Autocorrelation refers to the degree of correlation between the values of the same variables across different observations in the data.  The concept of autocorrelation is most often discussed in the context of time series data in which observations occur at different points in time (e.g., air temperature measured on different days of the month).  For example, one might expect the air temperature on the 1st day of the month to be more similar to the temperature on the 2nd day compared to the 31st day.  If the temperature values that occurred closer together in time are, in fact, more similar than the temperature values that occurred farther apart in time, the data would be autocorrelated.
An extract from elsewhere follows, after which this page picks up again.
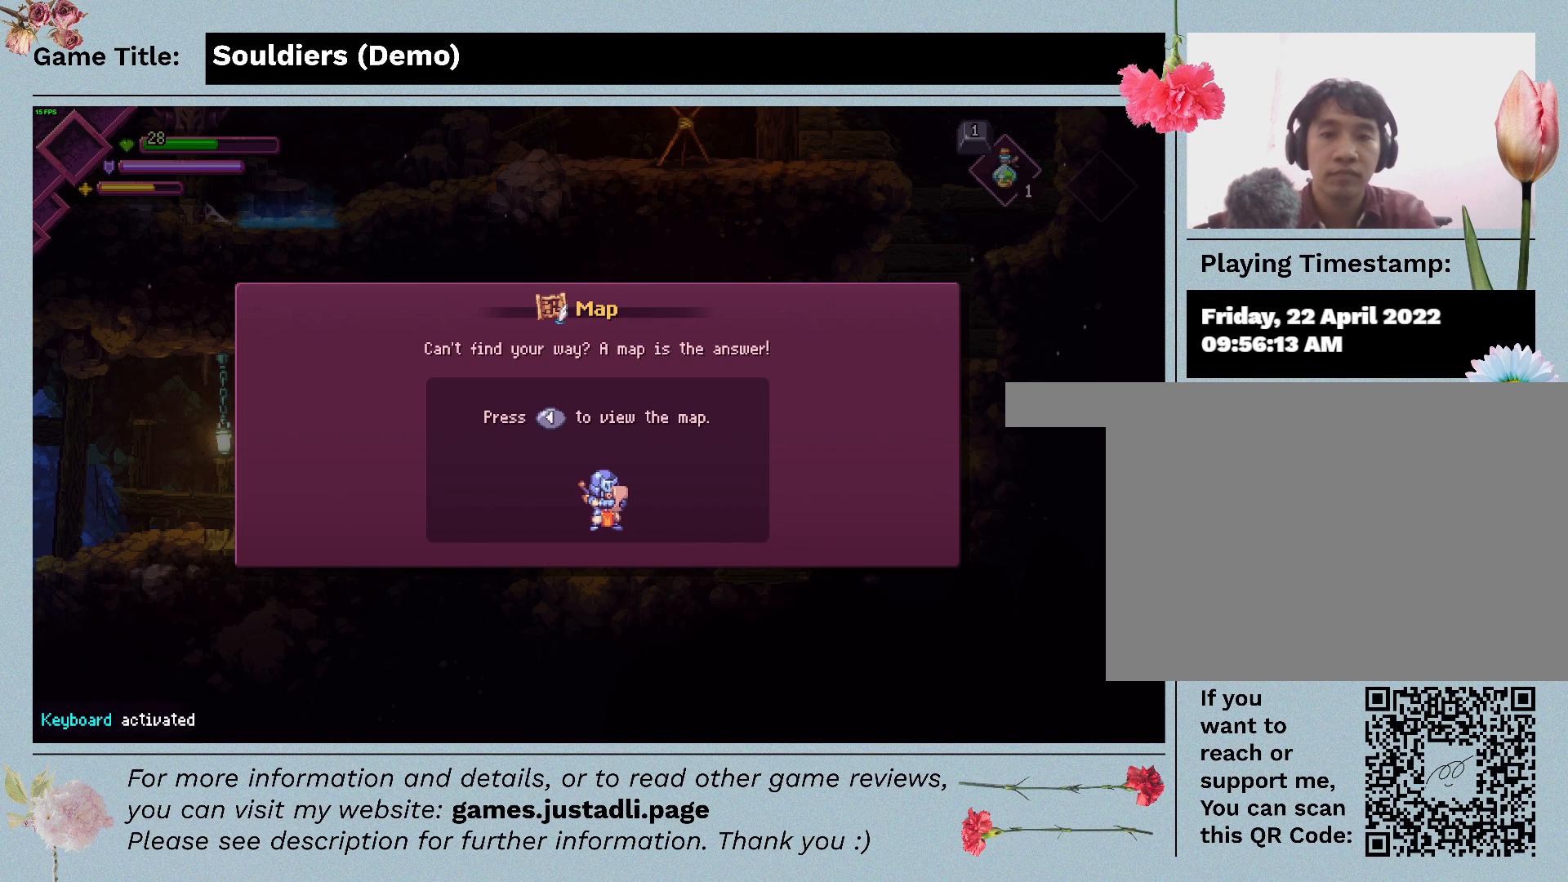
{"keys": [], "mouse": [], "events": []}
However, autocorrelation can also occur in cross-sectional data when the observations are related in some other way.  In a survey, for instance, one might expect people from nearby geographic locations to provide more similar answers to each other than people who are more geographically distant.  Similarly, students from the same class might perform more similarly to each other than students from different classes.  Thus, autocorrelation can occur if observations are dependent in aspects other than time.  Autocorrelation can cause problems in conventional analyses (such as ordinary least squares regression) that assume independence of observations.

In a regression analysis, autocorrelation of the regression residuals can also occur if the model is incorrectly specified.  For example, if you are attempting to model a simple linear relationship but the observed relationship is non-linear (i.e., it follows a curved or U-shaped function), then the residuals will be autocorrelated.

How to Detect Autocorrelation

A common method of testing for autocorrelation is the Durbin-Watson test.  Statistical software such as SPSS may include the option of running the Durbin-Watson test when conducting a regression analysis.  The Durbin-Watson tests produces a test statistic that ranges from 0 to 4.  Values close to 2 (the middle of the range) suggest less autocorrelation, and values closer to 0 or 4 indicate greater positive or negative autocorrelation respectively.